[Date Prev][Date Next][Thread Prev][Thread Next][Date Index][Thread Index]

defensive coding principles for BMG pipeline




michael, good urop page, and good progress so far.  some 
comments:

as you work through the existing bmg pipeline components, 
you'll see that there are many missed opportunities for 
defensive coding.

as one of your UROP goals, i'd like you to make that code
as "defensive" as possible.  it's actually not trivial to
define what that means in our case, because the notion of
correct output for every input is not well-defined (as it
would be, by contrast, for say a sorting algorithm).
but we can insist on the implementation ensuring certain
principles.  here are a few:  i urge you and the rest of
the group to think about these, add to them, write them up
and post them for comments.

first, the code should never terminate abnormally due to
illegal pointer-following or memory corruption.  that 
means it should allocate appropriately-sized strings,
avoid buffer overruns, use assert() to check for non-null
malloc returns, etc.  this is all basic stuff, but my
sense is that the current code does not have these sorts
of checks sprinkled throughout as it should.

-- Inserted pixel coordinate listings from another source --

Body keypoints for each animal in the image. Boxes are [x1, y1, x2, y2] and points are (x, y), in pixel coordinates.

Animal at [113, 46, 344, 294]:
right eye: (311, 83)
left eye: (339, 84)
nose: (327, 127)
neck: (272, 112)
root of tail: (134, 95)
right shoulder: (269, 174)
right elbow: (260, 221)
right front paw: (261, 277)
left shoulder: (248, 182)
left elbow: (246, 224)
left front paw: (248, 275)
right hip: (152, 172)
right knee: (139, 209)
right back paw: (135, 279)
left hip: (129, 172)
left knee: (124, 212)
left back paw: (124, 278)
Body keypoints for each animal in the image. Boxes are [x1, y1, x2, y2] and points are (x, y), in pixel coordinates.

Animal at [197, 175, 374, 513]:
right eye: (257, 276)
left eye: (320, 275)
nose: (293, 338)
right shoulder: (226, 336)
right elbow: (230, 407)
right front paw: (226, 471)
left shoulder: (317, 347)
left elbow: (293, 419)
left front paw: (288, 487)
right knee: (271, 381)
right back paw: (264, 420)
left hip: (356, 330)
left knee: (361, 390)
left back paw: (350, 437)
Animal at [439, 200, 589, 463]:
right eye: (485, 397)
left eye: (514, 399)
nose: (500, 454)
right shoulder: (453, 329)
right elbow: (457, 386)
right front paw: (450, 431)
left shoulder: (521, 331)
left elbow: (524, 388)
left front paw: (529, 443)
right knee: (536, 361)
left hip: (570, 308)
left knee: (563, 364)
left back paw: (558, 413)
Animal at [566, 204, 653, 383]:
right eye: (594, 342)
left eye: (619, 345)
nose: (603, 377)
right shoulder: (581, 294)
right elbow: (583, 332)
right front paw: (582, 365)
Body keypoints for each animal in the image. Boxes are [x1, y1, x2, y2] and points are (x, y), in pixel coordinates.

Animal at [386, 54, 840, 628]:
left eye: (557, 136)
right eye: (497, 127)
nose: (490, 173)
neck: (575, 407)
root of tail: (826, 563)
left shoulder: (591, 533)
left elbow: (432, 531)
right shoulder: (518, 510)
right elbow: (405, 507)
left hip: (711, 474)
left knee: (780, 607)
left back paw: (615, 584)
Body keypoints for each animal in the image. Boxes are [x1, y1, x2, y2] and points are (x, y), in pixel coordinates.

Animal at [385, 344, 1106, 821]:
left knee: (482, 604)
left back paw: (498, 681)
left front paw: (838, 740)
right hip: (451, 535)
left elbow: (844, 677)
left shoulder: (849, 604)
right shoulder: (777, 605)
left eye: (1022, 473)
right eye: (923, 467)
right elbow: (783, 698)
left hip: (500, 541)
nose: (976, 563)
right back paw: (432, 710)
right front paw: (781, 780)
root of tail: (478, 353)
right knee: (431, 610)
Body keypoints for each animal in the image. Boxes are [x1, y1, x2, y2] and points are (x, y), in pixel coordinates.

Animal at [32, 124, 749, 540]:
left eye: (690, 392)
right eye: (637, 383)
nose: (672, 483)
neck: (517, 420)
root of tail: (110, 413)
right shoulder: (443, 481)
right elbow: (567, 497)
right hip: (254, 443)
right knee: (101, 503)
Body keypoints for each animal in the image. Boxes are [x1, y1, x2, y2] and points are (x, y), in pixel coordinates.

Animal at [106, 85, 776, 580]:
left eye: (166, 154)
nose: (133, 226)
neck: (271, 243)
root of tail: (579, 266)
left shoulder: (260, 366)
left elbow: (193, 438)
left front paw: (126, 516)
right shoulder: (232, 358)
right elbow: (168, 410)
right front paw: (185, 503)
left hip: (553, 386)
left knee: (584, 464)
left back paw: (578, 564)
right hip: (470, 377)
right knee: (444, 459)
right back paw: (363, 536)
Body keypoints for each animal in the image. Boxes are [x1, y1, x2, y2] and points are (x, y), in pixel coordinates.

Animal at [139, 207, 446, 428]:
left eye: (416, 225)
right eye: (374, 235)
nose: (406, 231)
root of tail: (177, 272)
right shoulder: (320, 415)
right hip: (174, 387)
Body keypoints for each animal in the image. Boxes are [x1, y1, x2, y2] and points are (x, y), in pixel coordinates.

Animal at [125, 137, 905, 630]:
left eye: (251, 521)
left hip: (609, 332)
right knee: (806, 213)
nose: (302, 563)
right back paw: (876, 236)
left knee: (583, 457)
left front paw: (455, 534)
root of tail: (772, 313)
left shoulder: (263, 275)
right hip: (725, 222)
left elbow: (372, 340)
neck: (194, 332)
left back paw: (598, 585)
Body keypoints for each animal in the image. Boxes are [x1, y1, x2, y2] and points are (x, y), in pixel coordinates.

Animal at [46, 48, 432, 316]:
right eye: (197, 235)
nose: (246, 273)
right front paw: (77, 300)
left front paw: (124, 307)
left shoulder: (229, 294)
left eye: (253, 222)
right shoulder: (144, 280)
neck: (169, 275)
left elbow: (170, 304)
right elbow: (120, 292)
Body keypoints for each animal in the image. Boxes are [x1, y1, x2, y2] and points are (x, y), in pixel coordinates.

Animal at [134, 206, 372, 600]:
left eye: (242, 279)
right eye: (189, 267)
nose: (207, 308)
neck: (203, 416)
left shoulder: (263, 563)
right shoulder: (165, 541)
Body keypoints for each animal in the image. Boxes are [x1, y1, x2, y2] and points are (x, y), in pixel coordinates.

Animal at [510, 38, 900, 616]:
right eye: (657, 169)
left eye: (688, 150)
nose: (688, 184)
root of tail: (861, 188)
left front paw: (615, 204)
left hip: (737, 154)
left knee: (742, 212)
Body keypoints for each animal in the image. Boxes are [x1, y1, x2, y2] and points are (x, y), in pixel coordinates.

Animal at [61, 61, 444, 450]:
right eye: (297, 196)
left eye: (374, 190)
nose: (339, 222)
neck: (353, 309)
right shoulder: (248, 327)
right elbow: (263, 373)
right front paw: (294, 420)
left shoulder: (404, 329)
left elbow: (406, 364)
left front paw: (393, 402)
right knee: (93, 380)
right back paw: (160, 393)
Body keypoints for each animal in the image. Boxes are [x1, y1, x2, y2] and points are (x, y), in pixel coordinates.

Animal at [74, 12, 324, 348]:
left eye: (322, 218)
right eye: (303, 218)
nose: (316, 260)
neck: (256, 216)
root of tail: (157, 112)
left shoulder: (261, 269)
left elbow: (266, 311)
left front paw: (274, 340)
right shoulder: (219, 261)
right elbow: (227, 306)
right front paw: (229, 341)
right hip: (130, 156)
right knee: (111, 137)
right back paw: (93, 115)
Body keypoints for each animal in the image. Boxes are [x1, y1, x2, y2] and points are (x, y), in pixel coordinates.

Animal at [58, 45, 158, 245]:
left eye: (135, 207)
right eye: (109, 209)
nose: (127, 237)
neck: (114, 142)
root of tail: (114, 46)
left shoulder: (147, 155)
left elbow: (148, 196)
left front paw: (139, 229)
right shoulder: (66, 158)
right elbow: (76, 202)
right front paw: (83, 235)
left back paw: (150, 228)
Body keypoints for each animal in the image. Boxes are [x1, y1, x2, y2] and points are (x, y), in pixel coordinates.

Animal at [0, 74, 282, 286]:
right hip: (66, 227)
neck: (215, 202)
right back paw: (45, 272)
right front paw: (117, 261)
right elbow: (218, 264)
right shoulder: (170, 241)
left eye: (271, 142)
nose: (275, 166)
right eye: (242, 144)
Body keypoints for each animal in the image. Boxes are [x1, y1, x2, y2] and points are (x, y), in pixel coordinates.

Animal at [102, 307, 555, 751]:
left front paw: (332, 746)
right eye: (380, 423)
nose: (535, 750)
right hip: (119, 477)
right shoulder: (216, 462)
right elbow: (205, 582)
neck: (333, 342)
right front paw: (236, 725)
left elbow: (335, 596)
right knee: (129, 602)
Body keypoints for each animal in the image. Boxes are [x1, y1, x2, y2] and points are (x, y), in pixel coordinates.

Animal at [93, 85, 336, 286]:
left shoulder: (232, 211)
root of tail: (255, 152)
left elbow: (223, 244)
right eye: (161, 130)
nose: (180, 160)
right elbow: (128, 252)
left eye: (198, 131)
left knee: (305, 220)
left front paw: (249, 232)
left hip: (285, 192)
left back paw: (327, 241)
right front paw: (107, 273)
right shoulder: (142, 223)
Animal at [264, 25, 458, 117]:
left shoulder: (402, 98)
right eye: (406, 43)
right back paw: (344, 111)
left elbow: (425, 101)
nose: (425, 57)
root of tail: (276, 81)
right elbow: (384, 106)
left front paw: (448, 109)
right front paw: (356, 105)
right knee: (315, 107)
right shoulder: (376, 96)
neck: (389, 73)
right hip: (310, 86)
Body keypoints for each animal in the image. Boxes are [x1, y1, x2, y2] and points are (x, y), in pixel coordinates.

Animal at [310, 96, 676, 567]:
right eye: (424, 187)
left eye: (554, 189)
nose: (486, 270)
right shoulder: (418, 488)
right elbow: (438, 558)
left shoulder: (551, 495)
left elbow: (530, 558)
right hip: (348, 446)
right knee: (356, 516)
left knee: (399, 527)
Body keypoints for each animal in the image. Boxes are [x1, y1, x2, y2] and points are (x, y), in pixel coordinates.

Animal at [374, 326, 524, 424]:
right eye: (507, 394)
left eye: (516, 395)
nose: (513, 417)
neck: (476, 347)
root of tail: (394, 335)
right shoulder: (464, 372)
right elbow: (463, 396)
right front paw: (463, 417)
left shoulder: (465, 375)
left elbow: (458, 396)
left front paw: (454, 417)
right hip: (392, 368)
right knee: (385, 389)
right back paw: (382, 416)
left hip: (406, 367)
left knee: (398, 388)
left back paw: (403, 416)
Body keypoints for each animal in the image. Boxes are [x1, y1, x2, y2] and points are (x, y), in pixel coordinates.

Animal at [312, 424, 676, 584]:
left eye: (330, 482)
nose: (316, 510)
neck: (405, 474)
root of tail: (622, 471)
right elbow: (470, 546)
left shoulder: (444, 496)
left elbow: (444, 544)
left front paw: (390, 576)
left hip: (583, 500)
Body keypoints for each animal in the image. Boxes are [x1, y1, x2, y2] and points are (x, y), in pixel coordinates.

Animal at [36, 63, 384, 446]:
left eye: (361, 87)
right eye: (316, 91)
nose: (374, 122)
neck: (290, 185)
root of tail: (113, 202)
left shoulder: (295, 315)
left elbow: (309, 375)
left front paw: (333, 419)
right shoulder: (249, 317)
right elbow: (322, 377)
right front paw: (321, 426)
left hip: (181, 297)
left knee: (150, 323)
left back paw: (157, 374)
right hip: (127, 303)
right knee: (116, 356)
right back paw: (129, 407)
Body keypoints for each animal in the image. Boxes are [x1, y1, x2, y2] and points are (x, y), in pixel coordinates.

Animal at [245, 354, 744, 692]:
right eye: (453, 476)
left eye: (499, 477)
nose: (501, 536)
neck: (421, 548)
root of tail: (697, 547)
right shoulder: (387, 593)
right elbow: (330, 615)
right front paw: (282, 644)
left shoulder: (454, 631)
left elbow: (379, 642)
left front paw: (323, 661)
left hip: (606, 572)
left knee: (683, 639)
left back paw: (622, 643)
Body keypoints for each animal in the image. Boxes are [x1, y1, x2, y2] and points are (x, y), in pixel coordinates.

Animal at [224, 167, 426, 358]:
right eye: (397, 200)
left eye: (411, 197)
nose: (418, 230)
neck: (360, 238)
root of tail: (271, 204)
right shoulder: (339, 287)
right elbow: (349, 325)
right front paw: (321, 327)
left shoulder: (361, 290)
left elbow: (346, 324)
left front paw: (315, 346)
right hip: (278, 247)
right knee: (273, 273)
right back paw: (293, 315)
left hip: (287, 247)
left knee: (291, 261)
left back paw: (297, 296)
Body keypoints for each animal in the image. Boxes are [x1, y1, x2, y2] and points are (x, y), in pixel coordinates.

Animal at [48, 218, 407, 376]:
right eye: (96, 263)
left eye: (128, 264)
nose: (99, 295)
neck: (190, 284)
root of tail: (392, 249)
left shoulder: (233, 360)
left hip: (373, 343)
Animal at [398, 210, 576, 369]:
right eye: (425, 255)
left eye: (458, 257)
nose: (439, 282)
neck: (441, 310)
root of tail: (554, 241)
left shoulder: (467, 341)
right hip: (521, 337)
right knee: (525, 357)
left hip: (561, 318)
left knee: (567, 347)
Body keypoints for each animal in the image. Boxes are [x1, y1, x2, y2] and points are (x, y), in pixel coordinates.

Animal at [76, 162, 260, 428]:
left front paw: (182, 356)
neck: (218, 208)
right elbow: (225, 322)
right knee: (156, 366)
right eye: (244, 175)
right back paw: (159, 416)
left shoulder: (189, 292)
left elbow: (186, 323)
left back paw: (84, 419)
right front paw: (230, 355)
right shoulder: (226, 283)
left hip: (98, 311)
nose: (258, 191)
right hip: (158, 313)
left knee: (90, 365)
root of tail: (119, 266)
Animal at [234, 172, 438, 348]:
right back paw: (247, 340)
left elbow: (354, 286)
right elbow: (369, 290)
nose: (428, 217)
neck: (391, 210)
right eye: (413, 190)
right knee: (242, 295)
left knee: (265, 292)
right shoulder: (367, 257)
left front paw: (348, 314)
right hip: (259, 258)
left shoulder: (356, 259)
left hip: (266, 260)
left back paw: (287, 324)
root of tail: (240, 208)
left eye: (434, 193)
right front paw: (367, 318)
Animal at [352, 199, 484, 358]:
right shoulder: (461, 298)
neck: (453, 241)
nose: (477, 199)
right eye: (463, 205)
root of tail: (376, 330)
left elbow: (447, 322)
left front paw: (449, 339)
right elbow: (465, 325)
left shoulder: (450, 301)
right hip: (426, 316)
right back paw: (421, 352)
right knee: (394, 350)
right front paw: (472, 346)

second, the assumptions the code is making should be clearly
stated, and checked at run-time, even if that costs us extra
cycles.  so for example there are assumptions about the dxf
token stream, etc., that are built in to the current code in
an ad hoc way.  that's ok, but any deviation in the input
encountered should be reported as such, and recovered from
if possible.  there are interesting notions of "self-checking"
we might be able to apply here; for example, writing a checker
that determines whether the number of walls, spaces, etc. 
after processing roughly matches the number of source elements
that were read in as input.

third, the system should produce a visual indicator of 
errors, an indicator that forms part of the (ug, vrml, 
iv, wk etc.) output.  so for example a missing floorplan, or
a parse error, might cause a red bounding box to be produced
instead.  note that this requires some design effort to get
right; there must be a well-defined contract between the
script and each pipeline component about what to do in case
of errors, who logs the error, what the output will be, etc.

fourth, the system should produce stats in some repeatable
way so that we have some quantitative notion of progress,
as we discussed last week.

followups to the group list please.

seth.